Because of its inherent limitations, internal control over financial reporting
may not prevent or detect misstatements. Also, projections of any evaluation of
effectiveness to future periods are subject to the risk that controls may become
inadequate because of changes in conditions, or that the degree of compliance
with the policies or procedures may deteriorate.


Management's assessment of the effectiveness of the small business issuer's
internal control over financial reporting based upon criteria set forth in the
Internal Control- Integrated Framework issued by the Committee of Sponsoring
Organizations of the Treadway Commission is as of December 31, 2007. We now
believe that internal control over financial reporting was not effective as of
December 31, 2007 as a result of our inadequate disclosure but we identified the
material weaknesses and enhanced our disclosure in this 10-KSB/A-2.

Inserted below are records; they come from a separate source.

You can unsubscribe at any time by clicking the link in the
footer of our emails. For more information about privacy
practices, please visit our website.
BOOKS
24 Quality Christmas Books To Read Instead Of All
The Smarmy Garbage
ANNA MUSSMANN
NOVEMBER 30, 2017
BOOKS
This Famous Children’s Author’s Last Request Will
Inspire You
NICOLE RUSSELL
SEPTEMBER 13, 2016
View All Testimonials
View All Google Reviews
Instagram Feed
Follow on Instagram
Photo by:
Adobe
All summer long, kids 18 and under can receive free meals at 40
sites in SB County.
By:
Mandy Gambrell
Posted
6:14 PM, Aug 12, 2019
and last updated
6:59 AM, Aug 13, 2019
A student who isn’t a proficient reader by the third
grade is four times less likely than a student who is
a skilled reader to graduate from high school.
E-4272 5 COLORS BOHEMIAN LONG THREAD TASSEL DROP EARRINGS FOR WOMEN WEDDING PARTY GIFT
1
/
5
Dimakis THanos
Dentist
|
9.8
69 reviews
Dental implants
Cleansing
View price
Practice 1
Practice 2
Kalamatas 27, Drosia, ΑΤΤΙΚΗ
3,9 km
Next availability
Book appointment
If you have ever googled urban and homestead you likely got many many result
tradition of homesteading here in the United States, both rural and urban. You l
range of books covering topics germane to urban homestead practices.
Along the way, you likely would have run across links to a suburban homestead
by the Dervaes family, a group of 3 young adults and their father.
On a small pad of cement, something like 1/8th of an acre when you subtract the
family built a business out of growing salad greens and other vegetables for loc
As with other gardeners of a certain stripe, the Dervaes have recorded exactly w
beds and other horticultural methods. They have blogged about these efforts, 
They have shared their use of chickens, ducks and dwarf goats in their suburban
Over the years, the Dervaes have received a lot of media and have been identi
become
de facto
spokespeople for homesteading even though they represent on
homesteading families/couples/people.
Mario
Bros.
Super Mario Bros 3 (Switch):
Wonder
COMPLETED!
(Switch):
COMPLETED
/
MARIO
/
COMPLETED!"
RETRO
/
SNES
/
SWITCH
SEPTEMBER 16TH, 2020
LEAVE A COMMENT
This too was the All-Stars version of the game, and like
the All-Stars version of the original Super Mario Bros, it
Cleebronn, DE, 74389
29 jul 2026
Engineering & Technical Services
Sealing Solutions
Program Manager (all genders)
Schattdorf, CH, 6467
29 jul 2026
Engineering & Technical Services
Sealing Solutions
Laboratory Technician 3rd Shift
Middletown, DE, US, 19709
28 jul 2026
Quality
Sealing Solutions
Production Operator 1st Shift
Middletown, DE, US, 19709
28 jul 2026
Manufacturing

This annual report does not include an attestation report of the Company's
registered public accounting firm regarding internal control over financial
reporting. Management's report was not subject to attestation by the Company's
registered public accounting firm pursuant to temporary rules of the Securities
and Exchange Commission that permits us to provide only management's report in
this annual report.



CHANGES IN INTERNAL CONTROL OVER FINANCIAL REPORTING

There have not been any changes in our internal control over financial reporting
during the quarter ended December 31, 2007 that have materially affected, or are
reasonably likely to materially affect, our internal control over financial
reporting.


ITEM 8B. OTHER INFORMATION

None.

                                                     PART III

ITEM 9. DIRECTORS AND EXECUTIVE OFFICERS OF THE REGISTRANT

DIRECTORS AND EXECUTIVE OFFICERS

The following table sets forth information concerning our directors and
executive officers as of the date hereof:

NAME                         AGE      POSITION
- -----------------------      ---      ----------------------------------------
Rahim Rayani                  33      Chairman of the Board,  Chief Executive
                                      Officer and President

RAHIM RAYANI, CHAIRMAN OF THE BOARD AND CHIEF EXECUTIVE OFFICER

Mr. Rayani has been the Chairman of the Board and Chief Executive Officer of the
Company since June of 2005. Since 2003, Mr. Rayani has worked independently,
providing management consulting and investment banking services to companies,
focusing on the oil and gas and resource mining sectors. From 2001 to 2003, Mr.
Rayani was an Investor Relations Executive with Mindshare Communications, Inc.,
where he managed investor relations services for companies in the mining, oil &
gas, and technology sectors.

Our directors hold office until the next annual meeting of our stockholders and
until their successors have been duly elected and qualified.